= Arthur Erskine of Blackgrange =

Scottish courtier

Arthur Erskine of Blackgrange (died 1571) was a Scottish courtier.

==Career==
He was a son of John Erskine, 5th Lord Erskine and Margaret Campbell. Erskine became an equerry or master of the stable to Mary, Queen of Scots, first serving her as a cup bearer or éschanson in France. John Knox noted that he accompanied her during her formal Entry to Edinburgh in September 1561. Knox says the queen was given a Bible during the pageant, and quickly passed it to Erskine, who was a Catholic.

In 1562 he married Magdalen Livingstone, a lady in waiting to Queen Mary, and daughter of Alexander Livingston, 5th Lord Livingston and Agnes Douglas. Mary bought him a horse for £40 in April 1562. In December 1566 she gave him £60 Scots, from her income known as the "Thirds of Benefices".

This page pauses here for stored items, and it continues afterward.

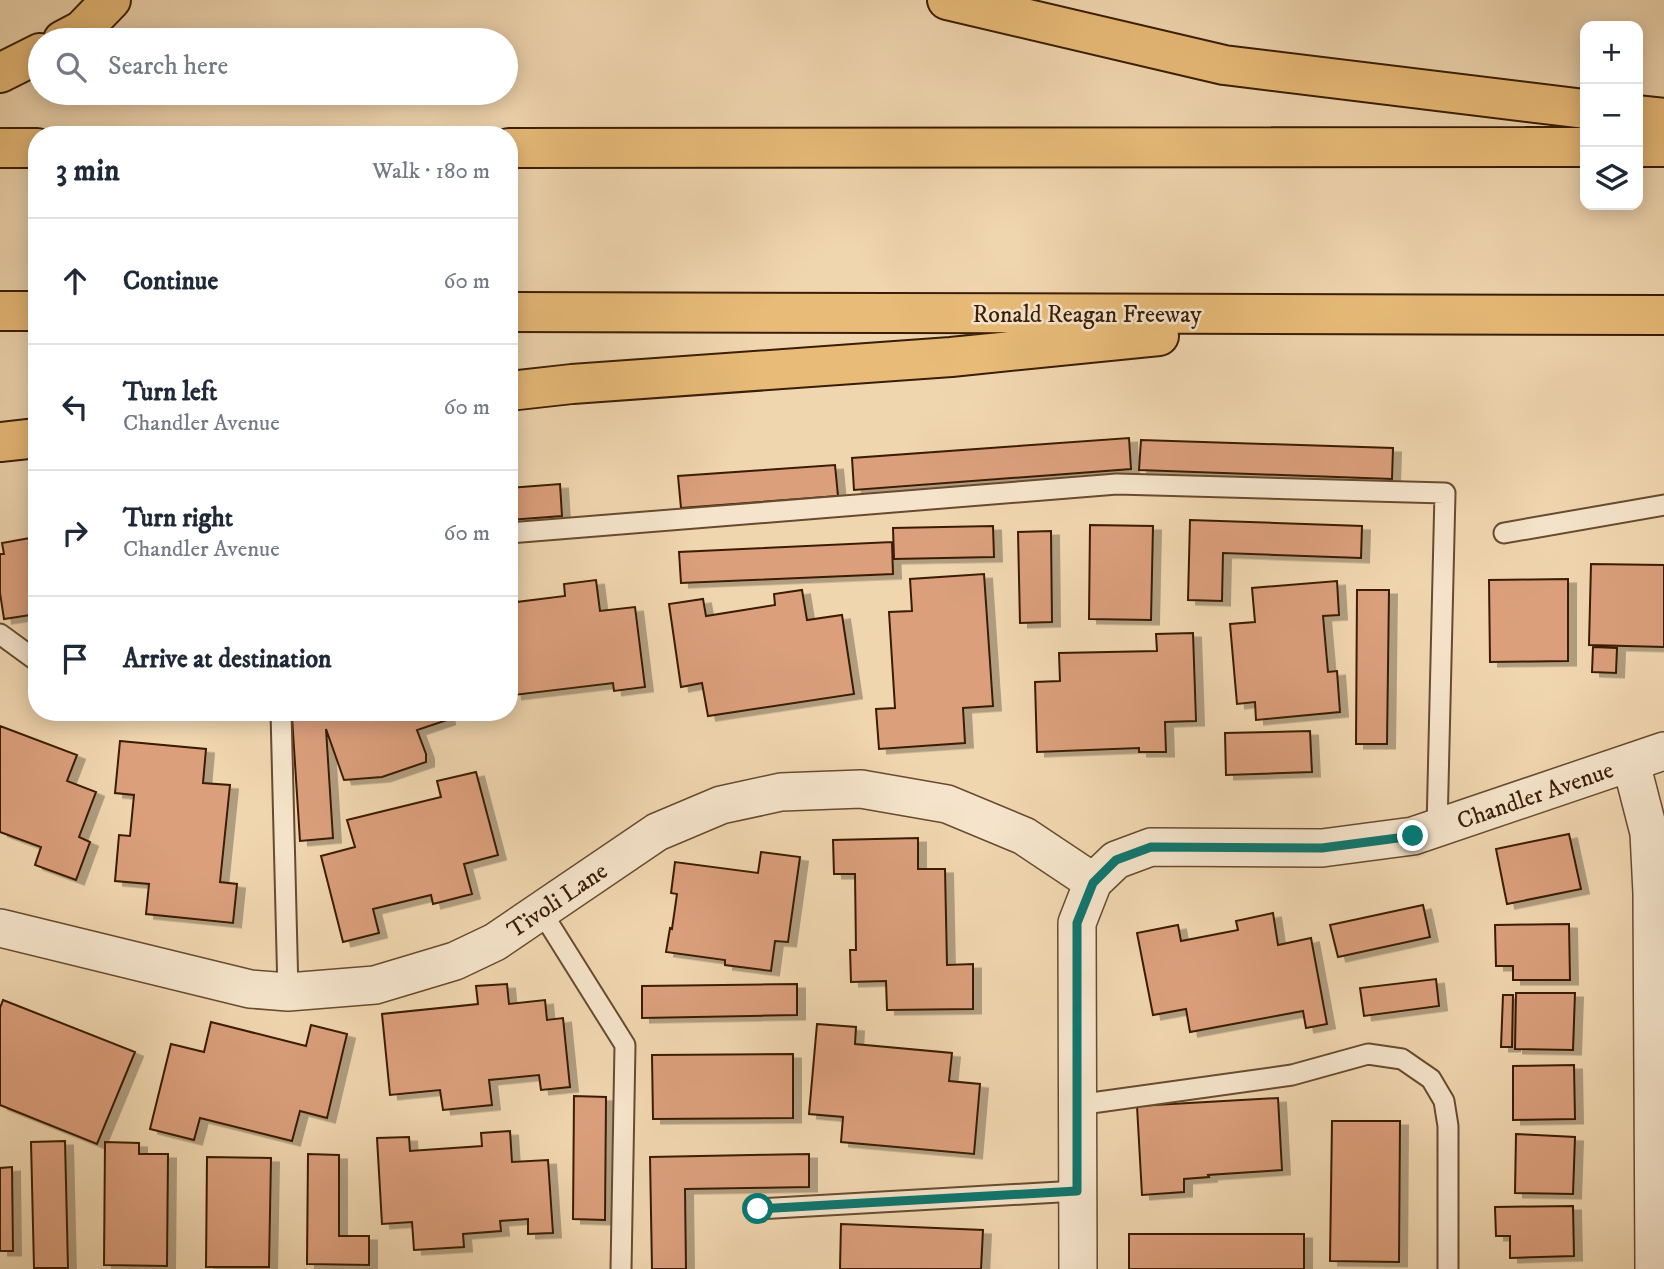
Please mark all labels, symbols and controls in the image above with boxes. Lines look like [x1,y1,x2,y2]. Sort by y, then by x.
map controls [1580,21,1643,210]
button: + [1580,21,1643,84]
search box [28,28,518,105]
icon: search [52,48,90,86]
text: Search here [108,50,228,83]
button: − [1580,84,1643,147]
button: layers [1580,147,1643,210]
text: 3 min [56,153,120,190]
text: Walk · 180 m [372,157,490,186]
icon: ahead [56,262,94,300]
text: Continue [123,265,218,298]
text: 60 m [443,267,490,296]
street label: Ronald Reagan Freeway [972,300,1202,330]
text: Turn left [123,376,217,409]
icon: left [56,388,94,426]
text: 60 m [443,393,490,422]
text: Chandler Avenue [123,409,280,438]
text: Turn right [123,502,233,535]
icon: right [56,514,94,552]
text: 60 m [443,519,490,548]
text: Chandler Avenue [123,535,280,564]
icon: arrive [56,640,94,678]
text: Arrive at destination [123,643,332,676]
street label: Chandler Avenue [1453,755,1618,837]
route end [1397,820,1428,851]
street label: Tivoli Lane [502,856,614,945]
route start [742,1193,773,1224]

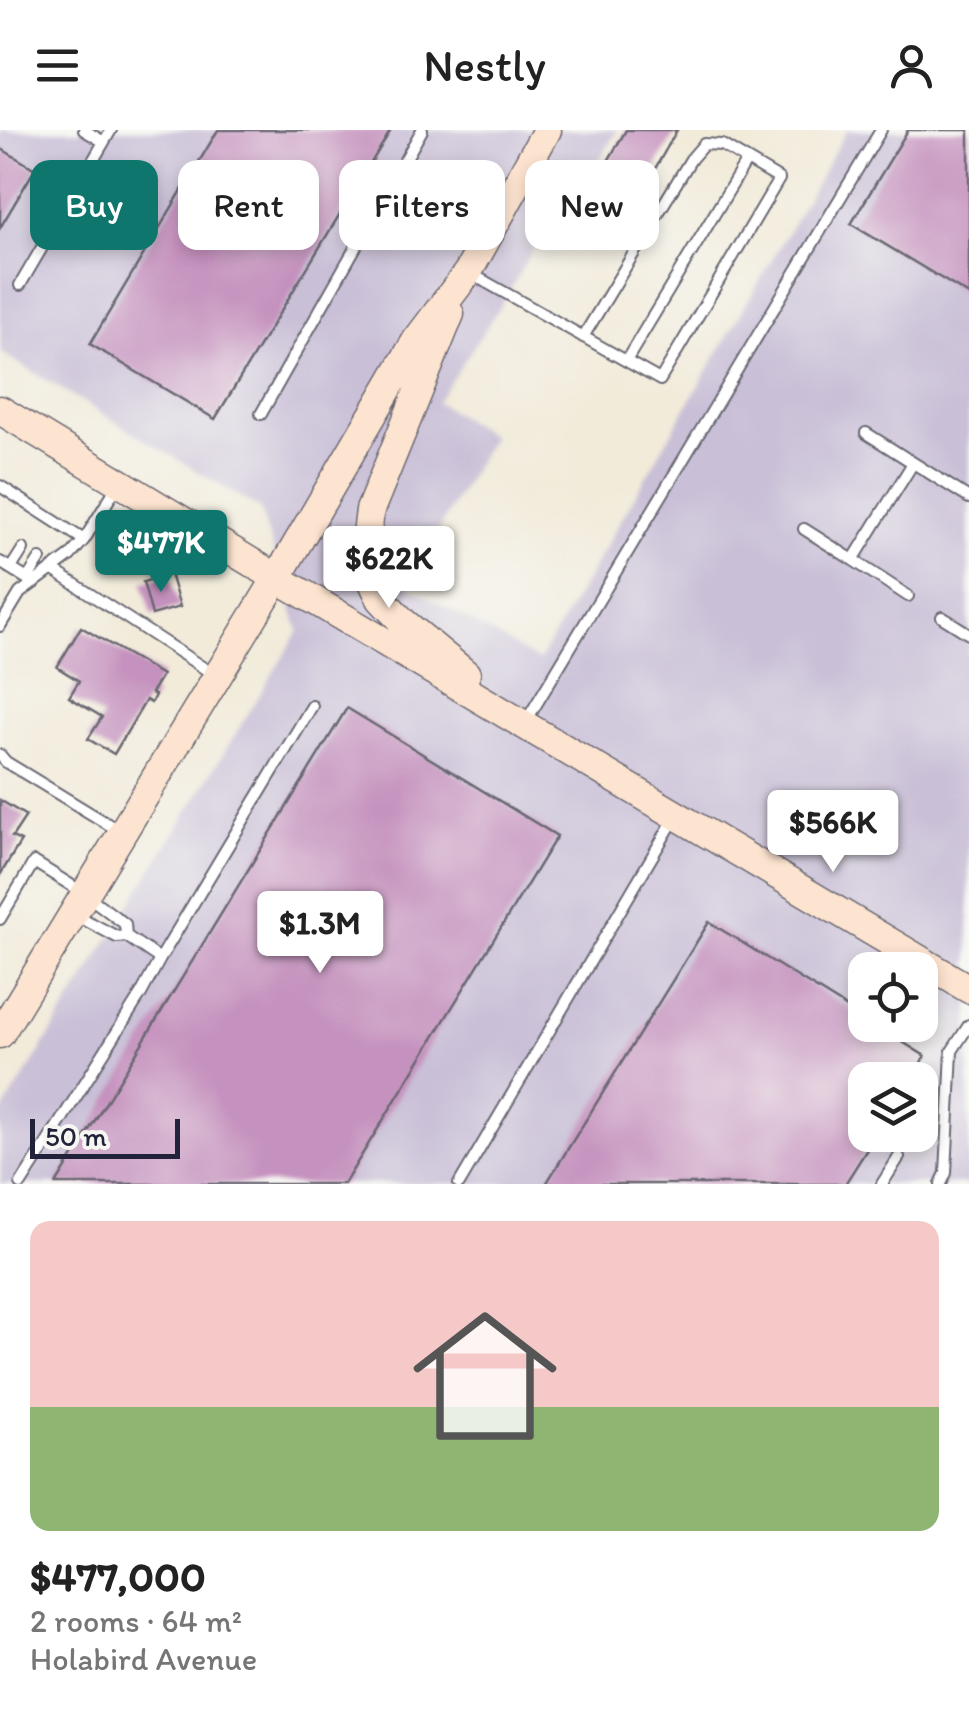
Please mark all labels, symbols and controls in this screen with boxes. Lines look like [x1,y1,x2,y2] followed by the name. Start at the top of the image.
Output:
[30,38,85,93] icon: menu
[423,38,546,92] text: Nestly
[884,38,939,93] icon: person
[30,160,158,250] chip: Buy
[178,160,319,250] chip: Rent
[339,160,505,250] chip: Filters
[525,160,659,250] chip: New
[91,510,231,595] pin: $477K
[117,523,205,561] text: $477K
[319,526,459,611] pin: $622K
[345,539,433,577] text: $622K
[763,790,903,875] pin: $566K
[789,803,877,841] text: $566K
[250,891,390,976] pin: $1.3M
[279,904,361,942] text: $1.3M
[848,952,938,1152] map controls
[848,952,938,1042] button: locate
[848,1062,938,1152] button: layers
[30,1114,180,1158] scale bar
[45,1119,107,1153] text: 50 m
[395,1286,575,1466] icon: home
[30,1551,206,1602] text: $477,000
[30,1602,242,1640] text: 2 rooms · 64 m²
[30,1640,257,1678] text: Holabird Avenue

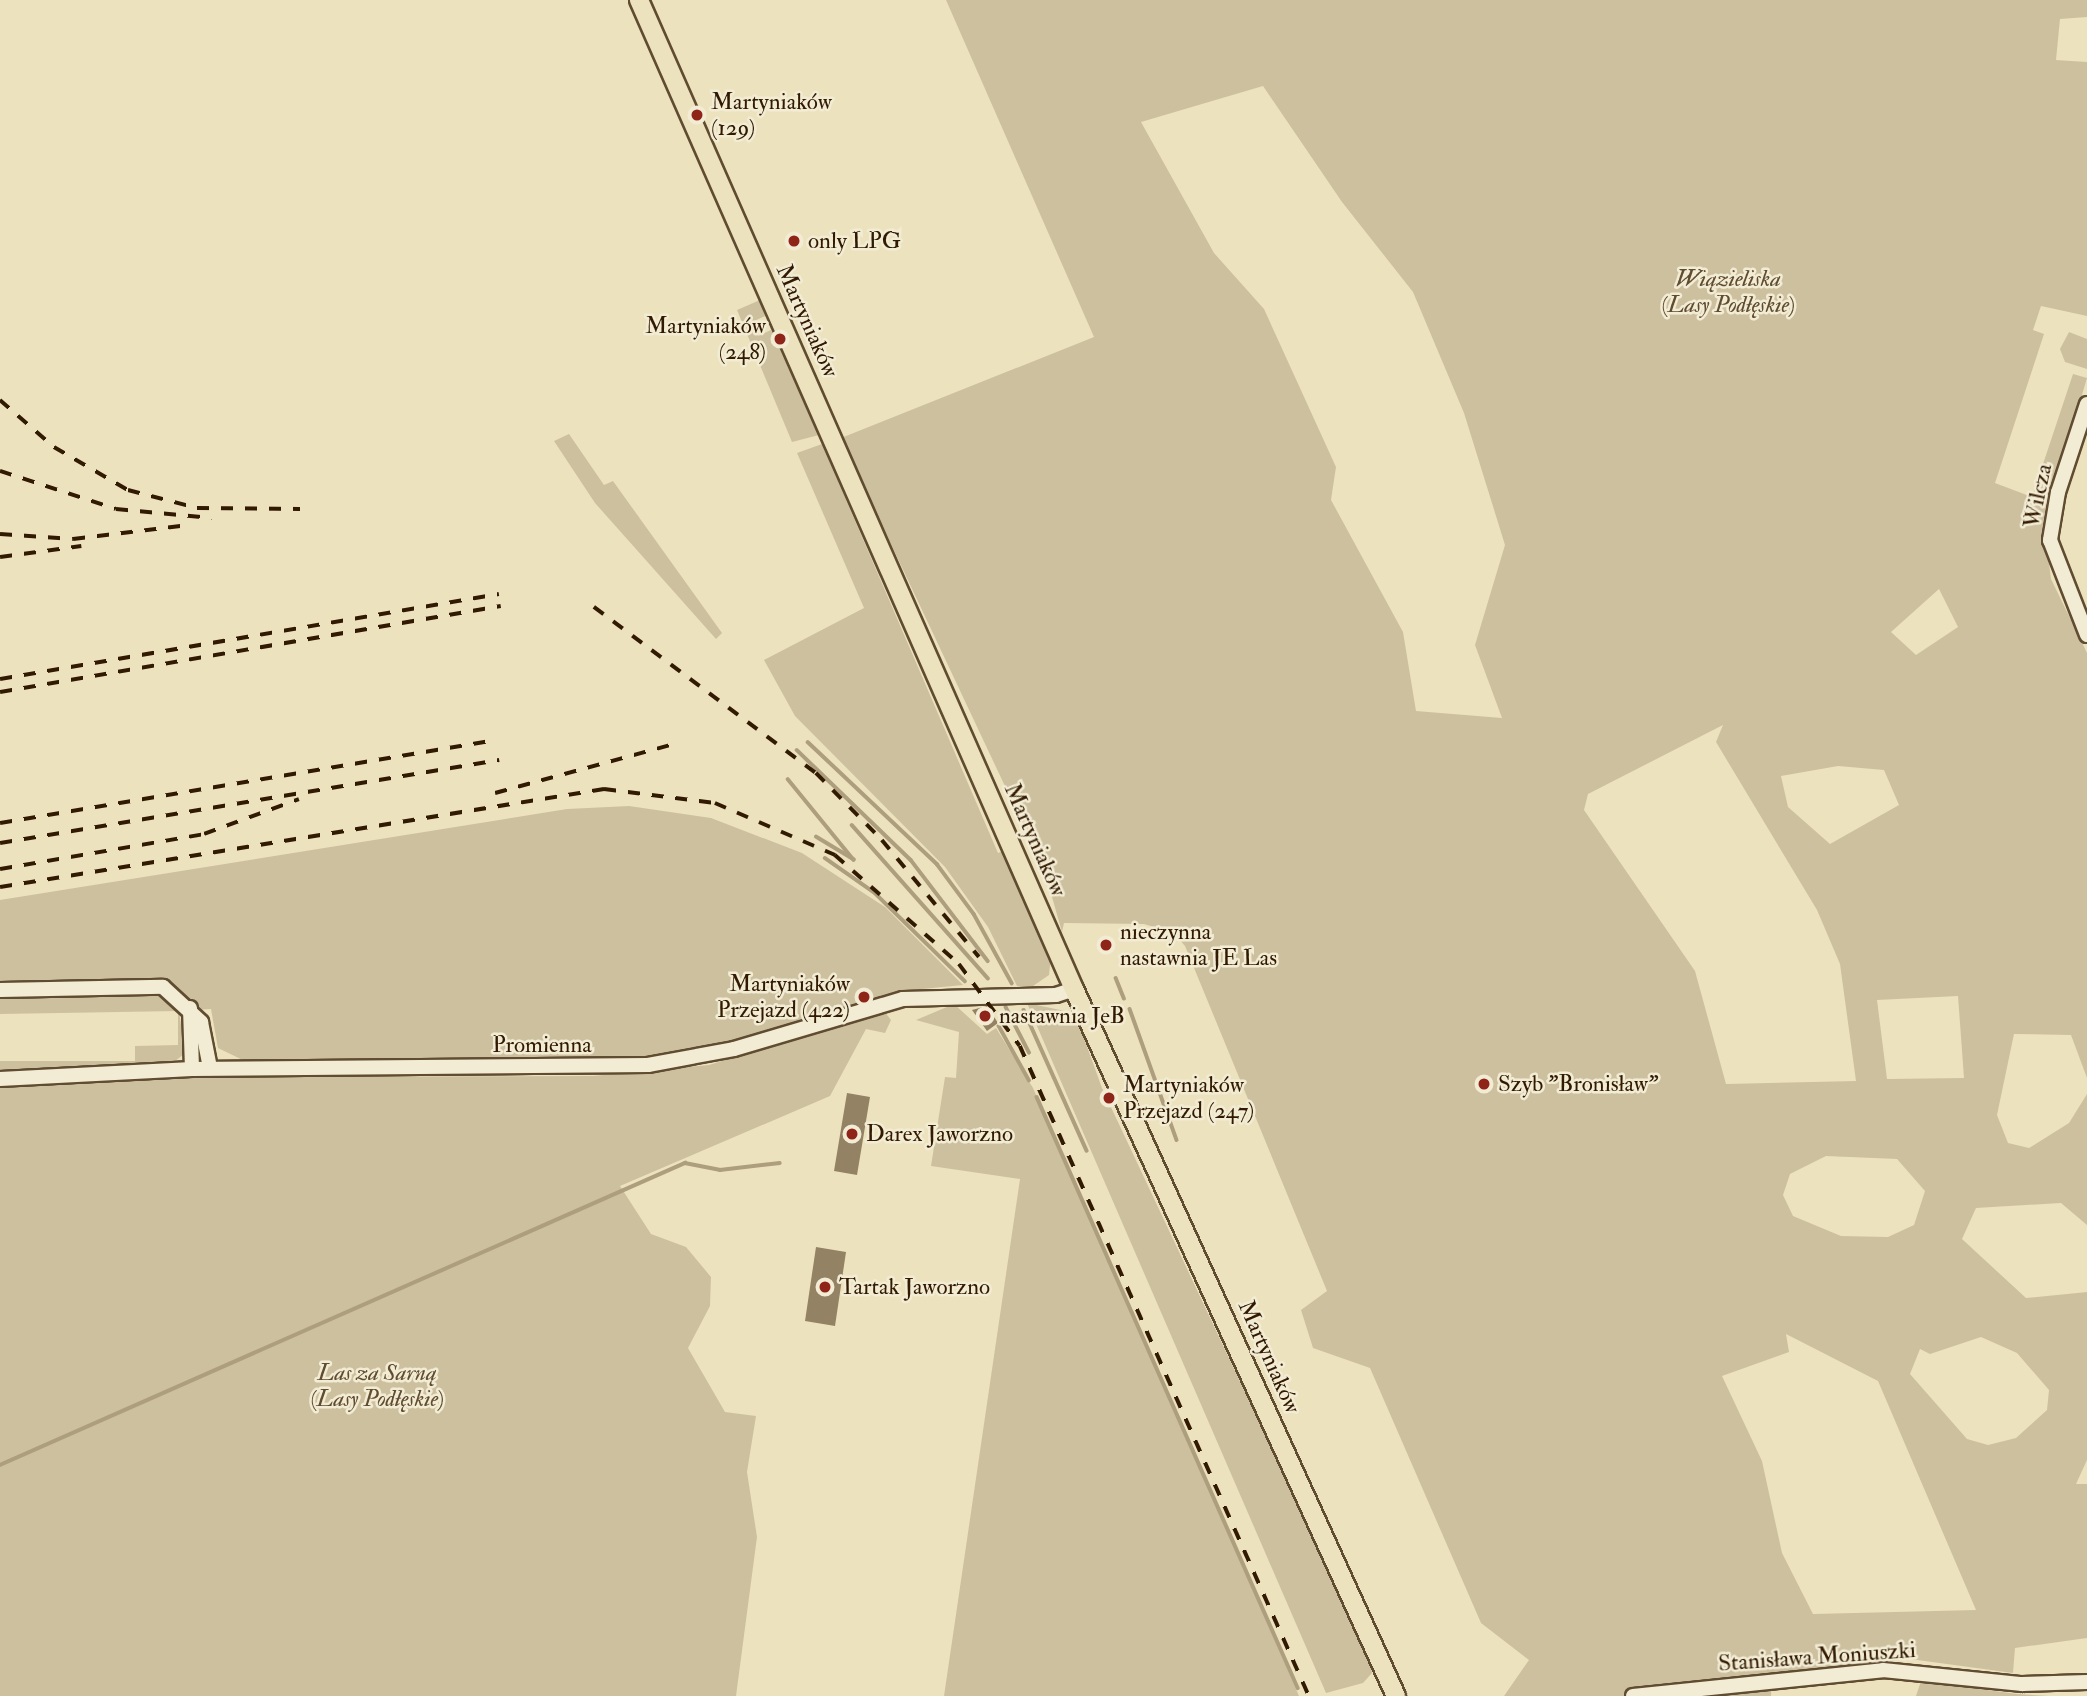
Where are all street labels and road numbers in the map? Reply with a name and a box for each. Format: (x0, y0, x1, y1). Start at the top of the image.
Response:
street label: Martyniaków (770, 260, 844, 382)
street label: Wilcza (2018, 461, 2058, 531)
street label: Martyniaków (998, 779, 1072, 901)
street label: Promienna (492, 1031, 592, 1059)
street label: Martyniaków (1232, 1296, 1306, 1418)
street label: Stanisława Moniuszki (1717, 1636, 1917, 1678)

===The escape from Holyrood Palace===
Erskine was a guest at Mary's supper at Holyrood Palace on 9 March 1566 when David Rizzio was murdered. He offered to "make some defence" against the intruders. When Mary escaped from the palace the next day at midnight, she rode behind Arthur Erskine to Seton Palace and then to safety at Dunbar Castle. The description of the murder of Rizzio made by the Earl of Bedford and Thomas Randolph says that Lord Robert Stewart and Arthur Erskine tried to resist the murderers when they entered the queen's chamber.

A French report mentions the king and queen rode to Dunbar behind the escuier. Anthony Standen, who served as Darnley's equerry, wrote that Mary was mounted behind Erskine, Darnley was on another horse, and there were six in the party riding to Dunbar, including John Stewart of Traquair, captain of the royal guard, and a chamberer or servant for Mary.

==Later career==
Arthur Erskine and Magdalen Livingstone stayed at Dryburgh on the 9 and 10 of October 1566 with his kinsman David Erskine, Commendator of Dryburgh before riding to Jedburgh to join Mary, Queen of Scots. Mary then rode from Jedburgh to Hermitage Castle to see the Earl of Bothwell.

As one of the masters of the queen's stable, Erskine kept an account with Robert Abercromby, an Edinburgh craftsman who made saddles and reins.

He died in 1571.

After his death, Magdalen Livingstone married James Scrimgeour of Dudhope in 1577. Mary, Queen of Scots, was displeased by the news of this marriage.